REQUIREMENT » Write out the data exactly from its first line onward, ending with the line in which "left elbow: (131, 93, 19)" appears.
● ● ● ●
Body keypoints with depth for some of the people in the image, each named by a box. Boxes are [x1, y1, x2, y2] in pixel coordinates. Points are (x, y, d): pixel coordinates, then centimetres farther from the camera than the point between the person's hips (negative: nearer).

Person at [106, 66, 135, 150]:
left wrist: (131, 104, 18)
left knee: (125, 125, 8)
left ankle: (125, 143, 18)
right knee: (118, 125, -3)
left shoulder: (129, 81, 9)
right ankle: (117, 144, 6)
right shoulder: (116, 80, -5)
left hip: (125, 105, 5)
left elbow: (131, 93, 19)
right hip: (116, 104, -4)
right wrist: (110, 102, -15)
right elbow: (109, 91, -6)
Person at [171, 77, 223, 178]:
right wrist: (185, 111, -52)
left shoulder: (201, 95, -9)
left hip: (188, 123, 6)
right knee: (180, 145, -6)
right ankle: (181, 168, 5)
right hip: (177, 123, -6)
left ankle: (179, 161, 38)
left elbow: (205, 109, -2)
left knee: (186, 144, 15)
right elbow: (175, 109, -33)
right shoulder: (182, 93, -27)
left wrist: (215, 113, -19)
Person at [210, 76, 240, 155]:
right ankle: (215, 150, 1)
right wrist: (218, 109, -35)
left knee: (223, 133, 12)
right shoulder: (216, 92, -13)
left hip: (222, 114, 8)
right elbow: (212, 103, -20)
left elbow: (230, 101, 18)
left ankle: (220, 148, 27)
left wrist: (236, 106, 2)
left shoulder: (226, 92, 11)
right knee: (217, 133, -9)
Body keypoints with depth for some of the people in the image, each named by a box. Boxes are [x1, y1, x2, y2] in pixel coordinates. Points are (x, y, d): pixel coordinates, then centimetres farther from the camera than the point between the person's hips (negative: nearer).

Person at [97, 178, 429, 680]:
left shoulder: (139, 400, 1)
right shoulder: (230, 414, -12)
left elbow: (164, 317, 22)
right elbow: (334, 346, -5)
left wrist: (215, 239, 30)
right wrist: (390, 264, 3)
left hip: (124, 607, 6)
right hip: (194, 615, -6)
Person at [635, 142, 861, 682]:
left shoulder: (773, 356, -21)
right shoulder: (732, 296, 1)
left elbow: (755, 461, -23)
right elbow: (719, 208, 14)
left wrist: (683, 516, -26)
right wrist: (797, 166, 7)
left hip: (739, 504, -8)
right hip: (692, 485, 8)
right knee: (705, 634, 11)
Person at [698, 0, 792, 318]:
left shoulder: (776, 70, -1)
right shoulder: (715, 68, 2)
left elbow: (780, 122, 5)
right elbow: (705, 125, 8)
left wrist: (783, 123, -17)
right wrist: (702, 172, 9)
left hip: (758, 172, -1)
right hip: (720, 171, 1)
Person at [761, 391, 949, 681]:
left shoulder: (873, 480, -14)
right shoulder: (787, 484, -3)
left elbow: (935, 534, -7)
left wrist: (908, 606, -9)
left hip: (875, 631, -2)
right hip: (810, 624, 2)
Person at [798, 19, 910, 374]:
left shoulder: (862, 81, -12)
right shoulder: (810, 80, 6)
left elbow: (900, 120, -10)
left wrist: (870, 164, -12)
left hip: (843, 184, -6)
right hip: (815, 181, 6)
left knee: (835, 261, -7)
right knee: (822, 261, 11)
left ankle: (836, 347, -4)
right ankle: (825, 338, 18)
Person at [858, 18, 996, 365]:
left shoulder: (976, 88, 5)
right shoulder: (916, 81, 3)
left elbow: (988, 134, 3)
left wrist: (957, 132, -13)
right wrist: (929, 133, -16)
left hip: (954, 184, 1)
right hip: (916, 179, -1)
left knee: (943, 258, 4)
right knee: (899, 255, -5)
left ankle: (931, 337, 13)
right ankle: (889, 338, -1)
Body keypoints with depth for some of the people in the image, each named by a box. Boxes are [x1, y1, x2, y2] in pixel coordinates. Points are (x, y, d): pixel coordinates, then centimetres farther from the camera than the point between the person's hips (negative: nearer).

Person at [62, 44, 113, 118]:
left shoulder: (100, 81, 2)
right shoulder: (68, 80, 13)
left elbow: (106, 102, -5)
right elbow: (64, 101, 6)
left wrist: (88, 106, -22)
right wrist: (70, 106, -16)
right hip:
● ● ● ●
SOLUTION TO THIS TASK »
Body keypoints with depth for some of the people in the image, each named by a box. Boxes are [x1, y1, x2, y2] in pixel coordinates. Points are (x, y, d): pixel coordinates, then centimetres farther from the camera than the point between the person's hips (negative: nearer).

Person at [106, 66, 135, 150]:
left wrist: (131, 104, 18)
left knee: (125, 125, 8)
left ankle: (125, 143, 18)
right knee: (118, 125, -3)
left shoulder: (129, 81, 9)
right ankle: (117, 144, 6)
right shoulder: (116, 80, -5)
left hip: (125, 105, 5)
left elbow: (131, 93, 19)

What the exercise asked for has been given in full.